:: What needs to be done ::
Show every line of the material that follows in which the word "below" occurs.

= = =

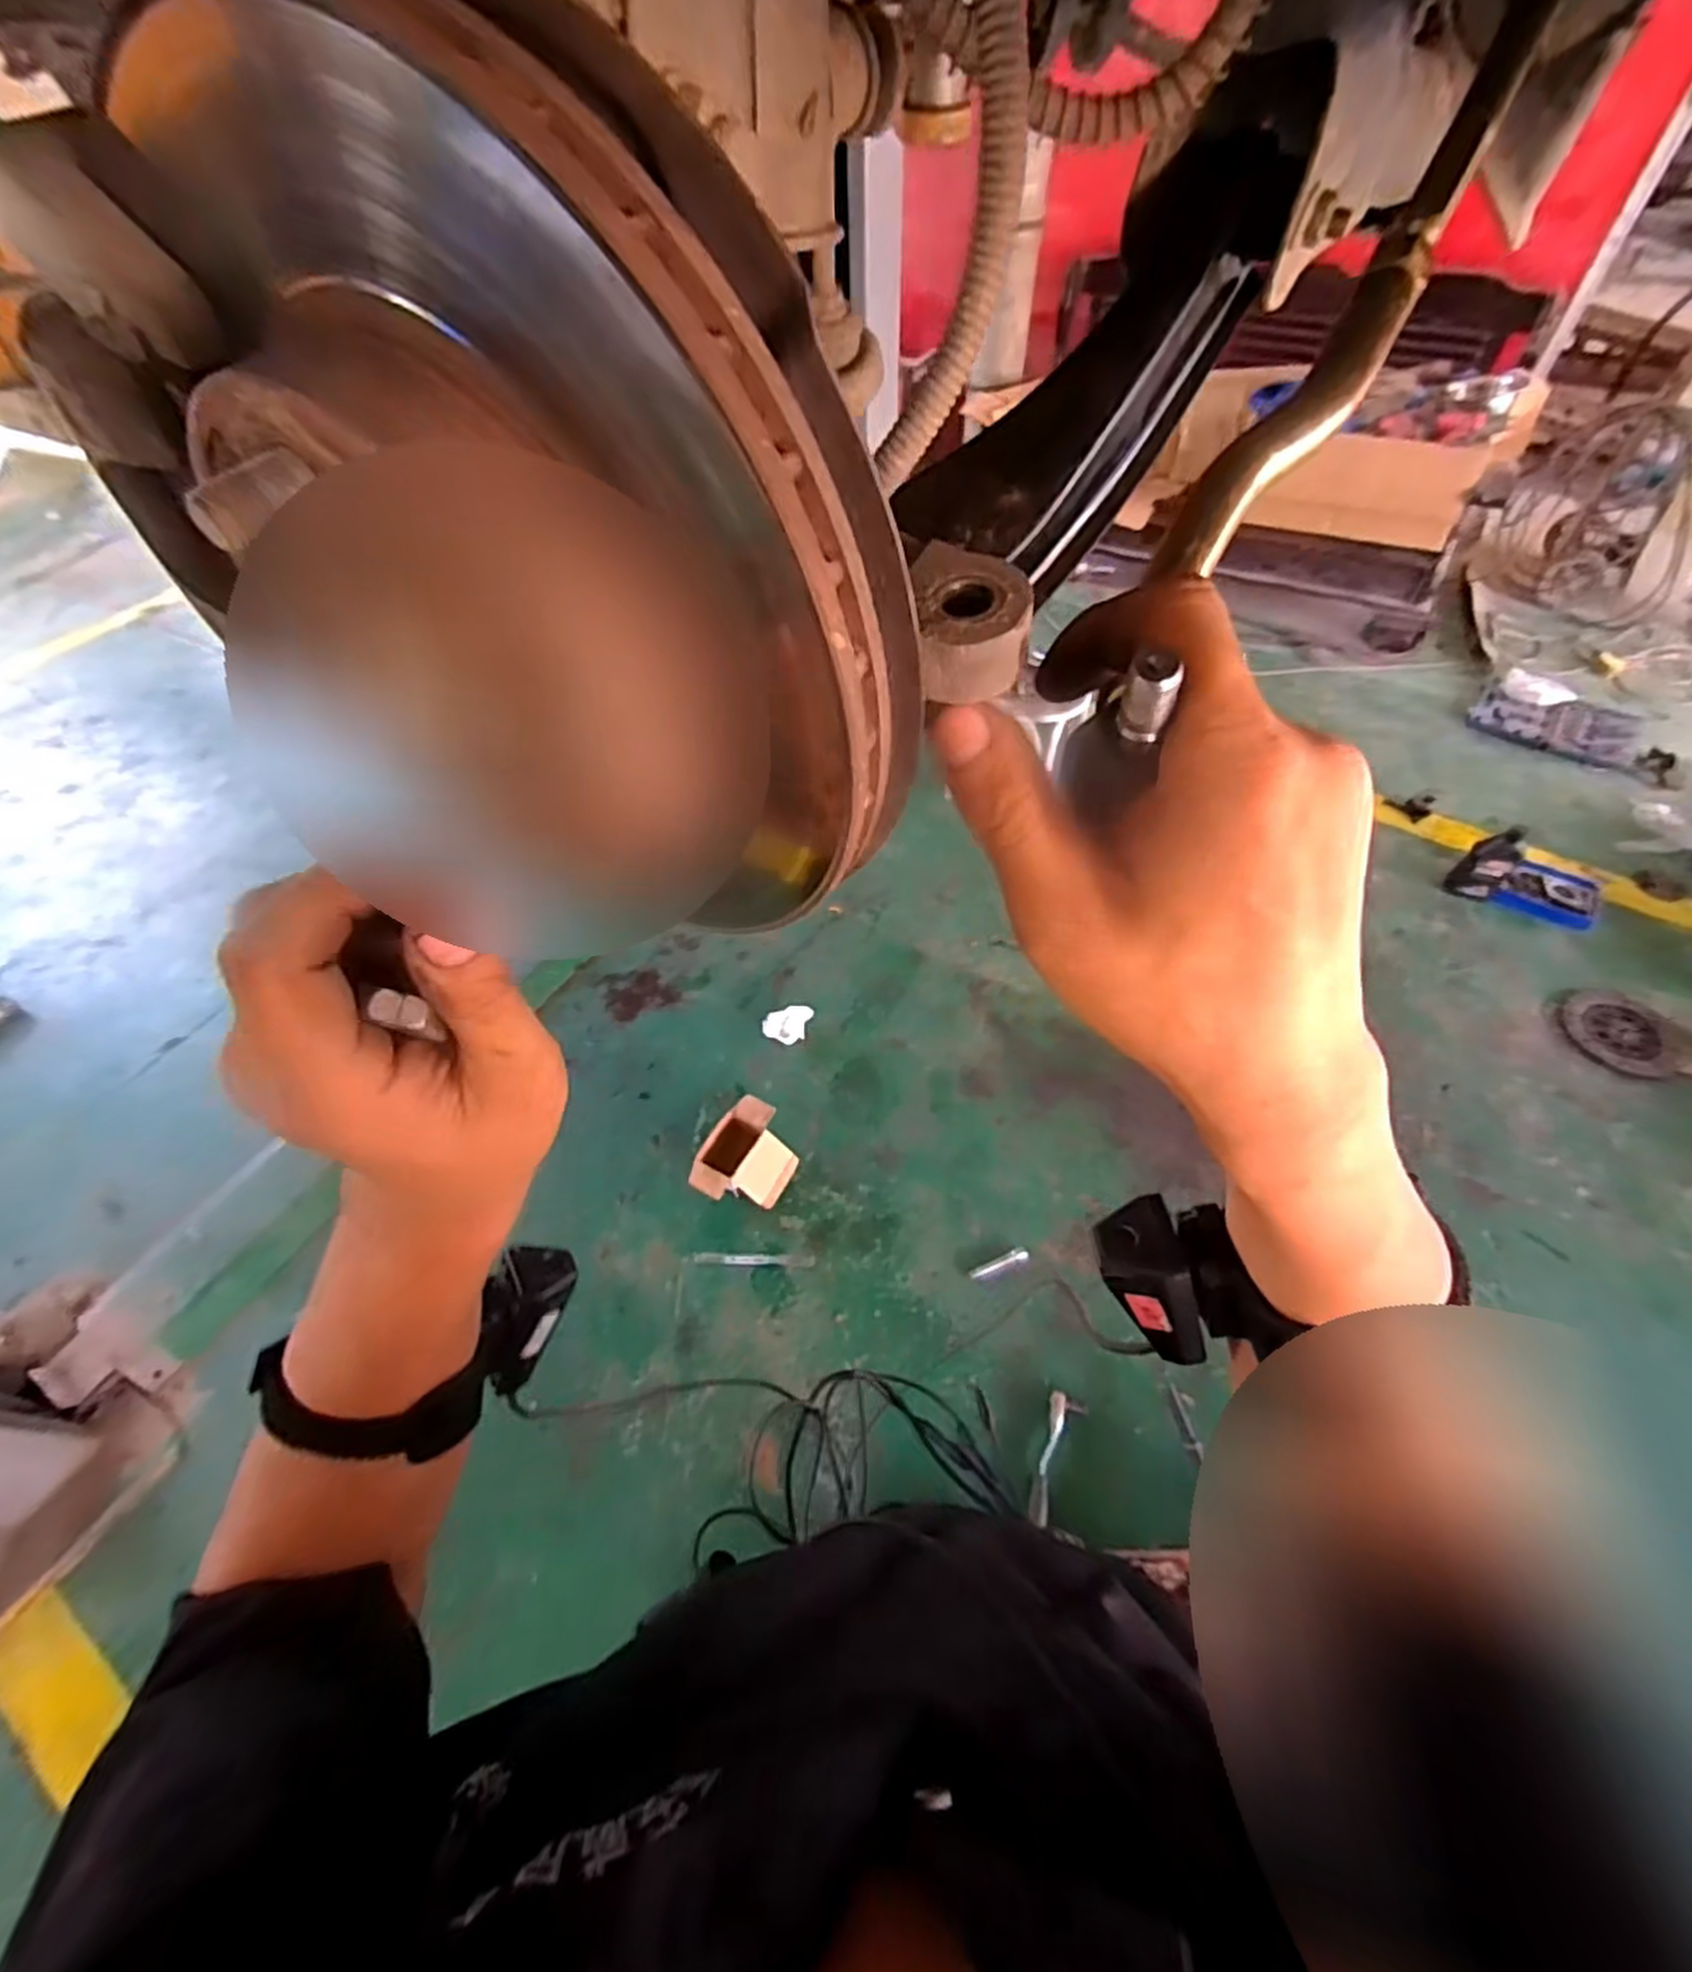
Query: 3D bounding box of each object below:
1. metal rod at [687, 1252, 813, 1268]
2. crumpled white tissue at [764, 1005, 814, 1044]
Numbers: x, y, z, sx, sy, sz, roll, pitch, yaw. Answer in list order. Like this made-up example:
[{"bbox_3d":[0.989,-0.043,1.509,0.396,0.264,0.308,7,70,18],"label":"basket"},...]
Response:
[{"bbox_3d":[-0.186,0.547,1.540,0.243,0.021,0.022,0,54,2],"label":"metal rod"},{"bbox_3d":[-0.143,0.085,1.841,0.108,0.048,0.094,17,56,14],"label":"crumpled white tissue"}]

= = =

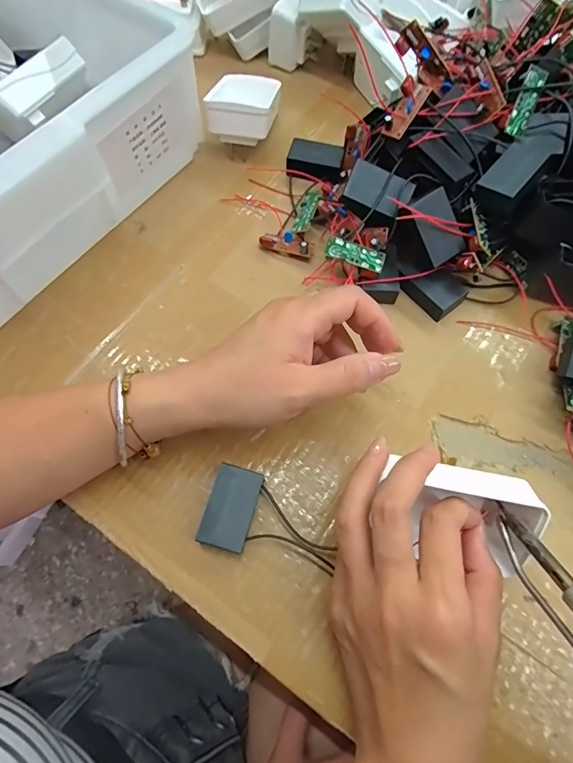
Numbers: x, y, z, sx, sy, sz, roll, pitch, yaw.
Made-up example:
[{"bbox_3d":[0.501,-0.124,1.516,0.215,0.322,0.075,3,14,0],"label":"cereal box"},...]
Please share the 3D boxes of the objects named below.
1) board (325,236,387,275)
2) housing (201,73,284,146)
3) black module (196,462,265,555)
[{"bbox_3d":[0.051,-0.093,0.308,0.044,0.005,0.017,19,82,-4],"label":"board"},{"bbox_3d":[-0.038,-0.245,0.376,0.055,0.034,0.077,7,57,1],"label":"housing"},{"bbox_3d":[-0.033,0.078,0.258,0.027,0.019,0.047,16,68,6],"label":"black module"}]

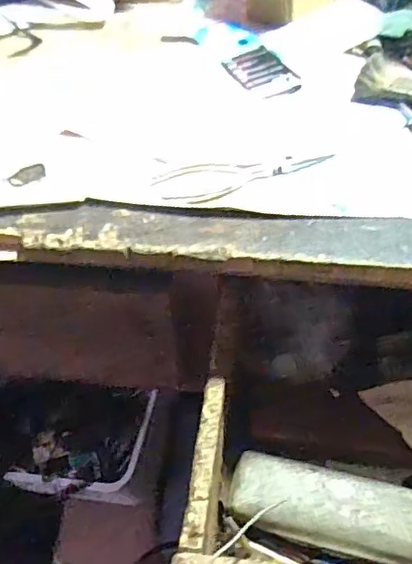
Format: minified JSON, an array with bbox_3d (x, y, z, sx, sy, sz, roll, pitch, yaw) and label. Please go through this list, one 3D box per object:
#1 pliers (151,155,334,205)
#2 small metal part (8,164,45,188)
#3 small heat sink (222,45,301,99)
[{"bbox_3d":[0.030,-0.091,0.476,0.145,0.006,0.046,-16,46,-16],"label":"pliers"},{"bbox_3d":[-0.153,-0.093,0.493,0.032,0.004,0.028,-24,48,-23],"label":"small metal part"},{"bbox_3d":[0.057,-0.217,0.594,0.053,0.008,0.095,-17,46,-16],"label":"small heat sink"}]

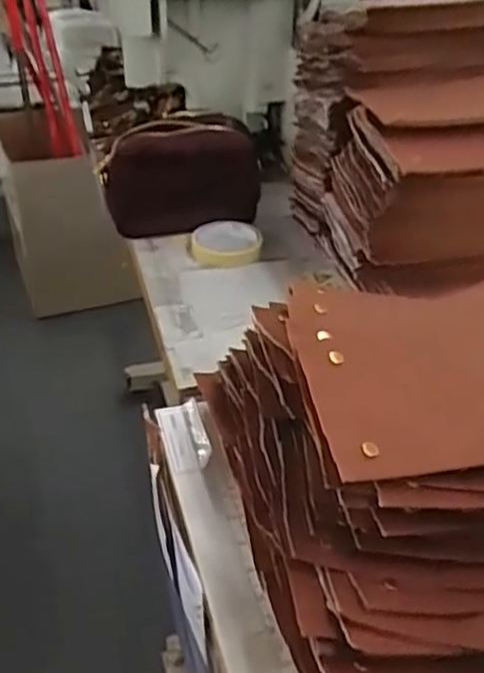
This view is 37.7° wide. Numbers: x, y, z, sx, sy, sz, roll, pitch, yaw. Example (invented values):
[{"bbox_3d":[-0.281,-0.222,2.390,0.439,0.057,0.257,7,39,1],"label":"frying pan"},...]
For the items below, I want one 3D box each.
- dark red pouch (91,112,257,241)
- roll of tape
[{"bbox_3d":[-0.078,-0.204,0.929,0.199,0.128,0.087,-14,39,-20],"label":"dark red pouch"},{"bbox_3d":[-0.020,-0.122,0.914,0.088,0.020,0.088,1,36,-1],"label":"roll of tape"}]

= = =

:: Expected answer ::
Query: 3D bounding box of each object below:
Please share the 3D boxes of the objects named below.
For the items below, I want one 3D box each.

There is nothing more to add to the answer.